§ **Directive 1**: In the entries below, reproduce word for word everything from the line containing "Functional and versatile storage solution" down to the line containing "Assembly instructions could be clearer", including both of those lines.

§ **Reading passage**:
***

Meanwhile, day three of my Appalachian Trail training hike had just closed.  In spite of my heavy pack, I’d made good time walking on the contoured terrain around the Loft Mountain camp ground. Put it in the books as a good day.

There I was making camp with a couple of younger guys just out of the Army and an older 70-something thru hiker recently back on the trail following a long injury recovery. He was hiking from his home near Delaware Water Gap to the place in southern Virginia where he had to leave the trail this past spring with his hopes for completion long dashed.

It was dark and quiet with hiker midnight fast approaching.  The military guys decided to tent leaving the shelter to the two older guys.  It would be my second night in a shelter, but given the hour, it didn’t seem like we should be expecting more company.

Wrong!

Just as we were settling in a couple of young Millennials drifted in.  One was a young woman whose blog I’d read and we had a nice conversation about that and other mundane aspects of the trail.  Than a few more young faces drifted in from the darkness – and a few more after that.  The dynamic of one of those You Tube flash mobs quickly took over.

Once the crowd reached critical mass, out came beer, wine in one and two liter bottles.  In a flash the picnic table was groaning under their weight.  I checked my watch.  Ten thirty.  For me, it was past time to sleep.  For them it was party time.

A roaring fire accompanied a solo guitar.  Alcohol fueled voices harmonized – more or less.  The rowdy revelry continued well into the wee hours before dawn.  The other adult hiker and I scrunched into the deep shadowy recesses of the shelter and tried to sleep, me with my iPod cranking out an alternative soundtrack.   

It was a stereotypical display of Millennial self-absorption. I generally hold young folks in high regard having worked with 18 – 24 year-olds most of my life.  This group, other than being inconsiderate, wasn’t that bad with a couple of obnoxious exceptions.  As minor payback I certainly didn’t hesitate to make noise when I broke camp at the onset of morning nautical twilight.

One thing came out of it, a new song to add to my AT playlist.  Judy Collins’ “Send in the Clowns” seems a most appropriate way to memorialize the evening.

***

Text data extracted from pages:
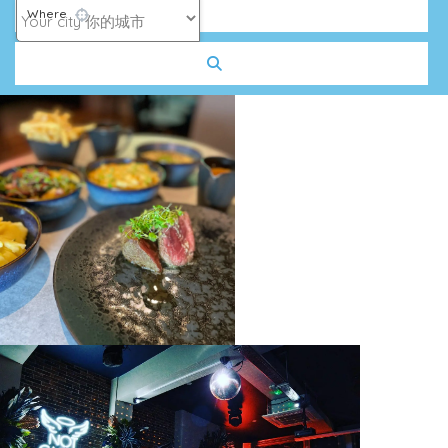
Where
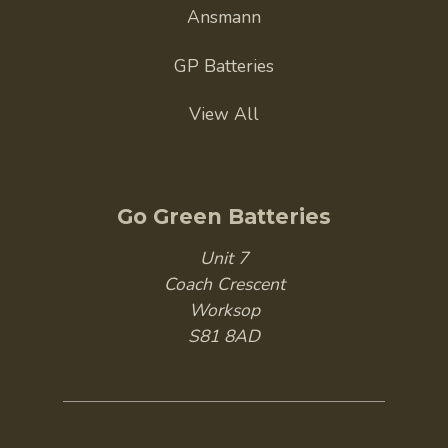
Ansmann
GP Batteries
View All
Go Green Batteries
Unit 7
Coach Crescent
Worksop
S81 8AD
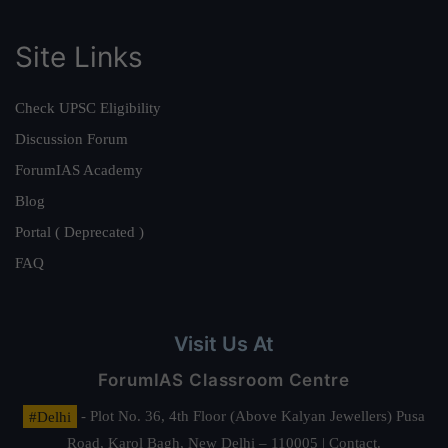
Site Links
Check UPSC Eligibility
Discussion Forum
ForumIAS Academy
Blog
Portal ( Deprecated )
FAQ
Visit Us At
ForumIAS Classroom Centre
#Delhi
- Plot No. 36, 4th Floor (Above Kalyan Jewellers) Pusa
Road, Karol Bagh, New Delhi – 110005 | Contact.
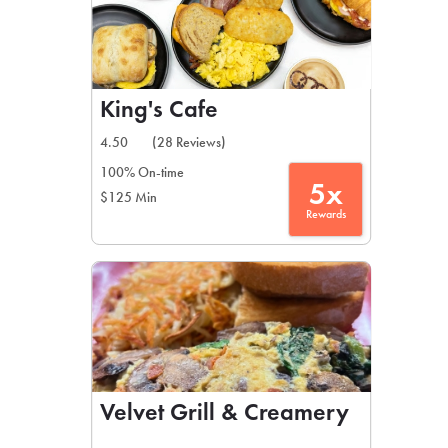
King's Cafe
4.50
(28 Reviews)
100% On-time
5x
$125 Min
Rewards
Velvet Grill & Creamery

***

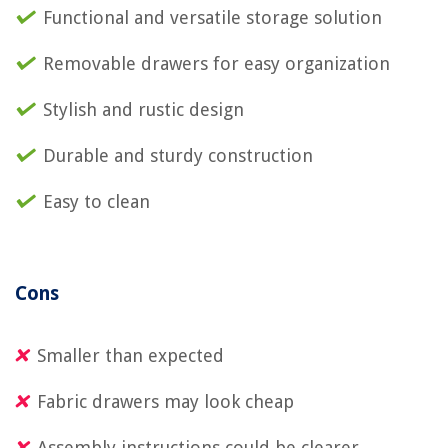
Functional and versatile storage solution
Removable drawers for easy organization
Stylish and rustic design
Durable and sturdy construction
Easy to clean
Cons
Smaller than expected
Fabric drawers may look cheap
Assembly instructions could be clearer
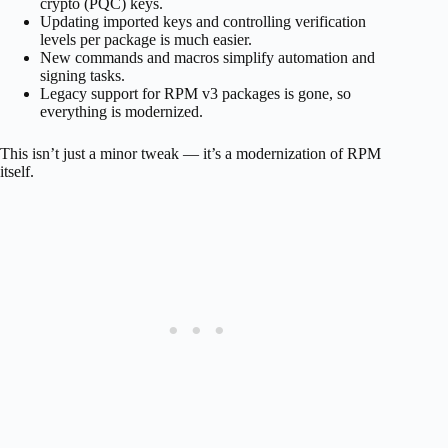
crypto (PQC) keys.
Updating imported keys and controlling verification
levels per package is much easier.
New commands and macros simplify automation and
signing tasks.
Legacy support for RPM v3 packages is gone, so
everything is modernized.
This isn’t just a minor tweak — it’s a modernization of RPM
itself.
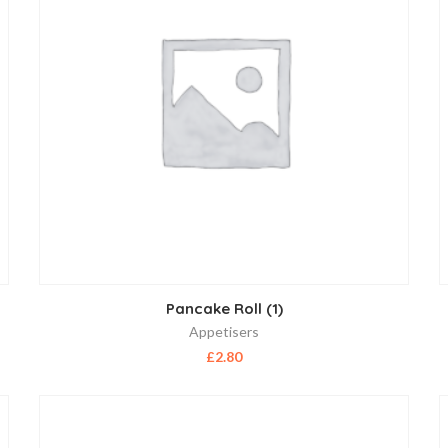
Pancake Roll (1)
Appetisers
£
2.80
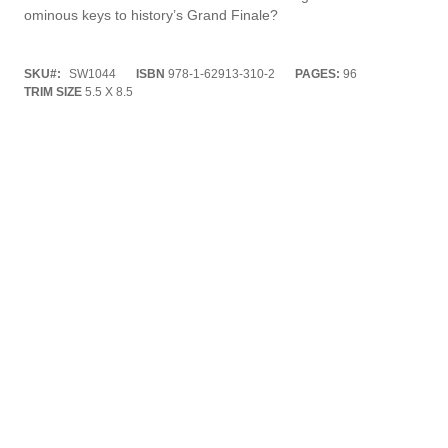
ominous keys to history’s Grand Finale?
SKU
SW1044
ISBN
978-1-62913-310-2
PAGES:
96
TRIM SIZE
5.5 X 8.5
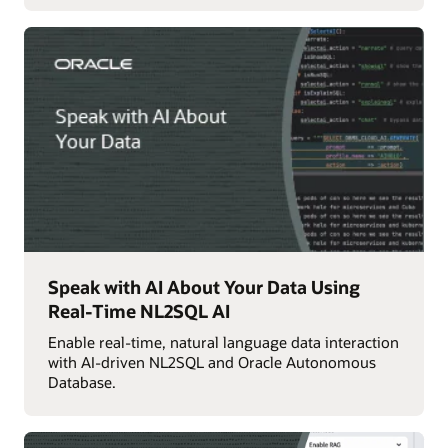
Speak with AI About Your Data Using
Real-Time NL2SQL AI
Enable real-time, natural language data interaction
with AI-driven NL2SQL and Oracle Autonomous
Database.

***

§ **Directive 2**:
Answer these questions about the trail passage above:
(a) Around which campground was the narrator walking on day three of the training hike?
(b) What time did the narrator's watch show when the drinks came out?
(c) Which song did the narrator add to the AT playlist?

§ **Final answer 1**:
Functional and versatile storage solution
Removable drawers for easy organization
Stylish and rustic design
Durable and sturdy construction
Easy to clean
Cons
Smaller than expected
Fabric drawers may look cheap
Assembly instructions could be clearer

§ **Final answer 2**:
(a) The Loft Mountain camp ground.
(b) Ten thirty.
(c) Judy Collins' "Send in the Clowns."